Como se colocar dentro de uma linha de pensamento institucionalizada, racista e machista? Como estar no processo sendo estruturalmente de fora dele, pergunta Keyna Eleison em sua coluna para a Contemporary And (C&) América Latina.
Ilustração Marcelo D'Salete.
A instituição é a aplicação de um sistema de controle social colocado, à princípio, em benefício da coletividade. O termo institucionalizar pode ter muitas conotações, mas nunca deixa de ser algo ligado a estrutura, ao que é considerado, à relevância. E essas conotações estão todas ligadas ao nosso status quo, garantindo a manutenção do mesmo. Instituição e estrutura estão diretamente ligadas. E por isso também podem ser o ponto de onde parte a revolução, de onde parte o que deve se romper e de qual ponto de vista devemos lutar para extinguir. Dentro de uma linha de pensamento institucionalizada, racista e machista, como se inserir? Como estar no processo sendo estruturalmente de fora dele? Como seguir o questionamento, estando presente?

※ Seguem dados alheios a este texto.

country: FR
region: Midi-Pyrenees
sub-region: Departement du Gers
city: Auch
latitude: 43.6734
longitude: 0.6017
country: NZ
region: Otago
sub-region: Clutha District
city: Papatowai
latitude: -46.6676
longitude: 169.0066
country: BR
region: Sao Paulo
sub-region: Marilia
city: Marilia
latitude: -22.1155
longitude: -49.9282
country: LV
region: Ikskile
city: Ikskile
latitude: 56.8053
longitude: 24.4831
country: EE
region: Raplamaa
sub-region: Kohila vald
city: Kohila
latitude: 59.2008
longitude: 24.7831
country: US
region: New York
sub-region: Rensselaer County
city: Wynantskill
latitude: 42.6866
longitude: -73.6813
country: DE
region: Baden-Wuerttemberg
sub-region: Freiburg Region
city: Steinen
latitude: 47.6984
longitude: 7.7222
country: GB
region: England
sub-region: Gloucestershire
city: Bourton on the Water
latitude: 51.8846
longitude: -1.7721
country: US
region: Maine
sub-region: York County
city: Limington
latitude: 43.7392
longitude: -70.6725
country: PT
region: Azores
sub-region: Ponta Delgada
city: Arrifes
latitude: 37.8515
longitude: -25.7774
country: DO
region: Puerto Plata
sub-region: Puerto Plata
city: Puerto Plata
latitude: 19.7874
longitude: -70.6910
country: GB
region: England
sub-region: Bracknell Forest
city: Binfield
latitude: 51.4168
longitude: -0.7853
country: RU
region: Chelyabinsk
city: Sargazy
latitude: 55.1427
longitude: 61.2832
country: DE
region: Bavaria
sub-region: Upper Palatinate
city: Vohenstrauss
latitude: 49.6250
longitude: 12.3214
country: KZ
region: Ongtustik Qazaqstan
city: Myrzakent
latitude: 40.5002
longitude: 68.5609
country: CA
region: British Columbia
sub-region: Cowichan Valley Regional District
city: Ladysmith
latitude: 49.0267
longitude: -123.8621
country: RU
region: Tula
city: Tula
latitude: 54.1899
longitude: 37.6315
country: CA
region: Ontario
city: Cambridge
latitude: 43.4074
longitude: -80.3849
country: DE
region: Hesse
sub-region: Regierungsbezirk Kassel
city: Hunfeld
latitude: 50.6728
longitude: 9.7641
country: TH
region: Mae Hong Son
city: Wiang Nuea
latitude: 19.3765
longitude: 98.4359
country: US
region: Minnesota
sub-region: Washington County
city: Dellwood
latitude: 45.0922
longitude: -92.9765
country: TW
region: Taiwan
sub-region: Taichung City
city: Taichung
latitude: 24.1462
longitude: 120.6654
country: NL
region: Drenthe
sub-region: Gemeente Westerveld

Meu corpo nos lugares: presença espaço-temporal como afirmação e texto
A minha escrita vem a partir de mim e sempre será assim. Como curadora, meu exercício é de curadoria – uma palavra que, na língua portuguesa (minha primeira língua) é um substantivo feminino. A pesquisa curatorial parte desta percepção de criação, desta potência que tem o pensamento de formação, estruturação e institucionalização feminina.
Se temos apenas uma perspectiva masculina, fica falha a contemplação da humanidade. Se for pensar história, a ideia vem de antes da criação da dicotomia eurocentrada. Ou seja, se o conceito de arte vem dessa mesma dicotomia e da mesma visão, pode-se facilmente notar lacunas que precisam ser preenchidas.
E a partir desta compreensão o que falta? Eu.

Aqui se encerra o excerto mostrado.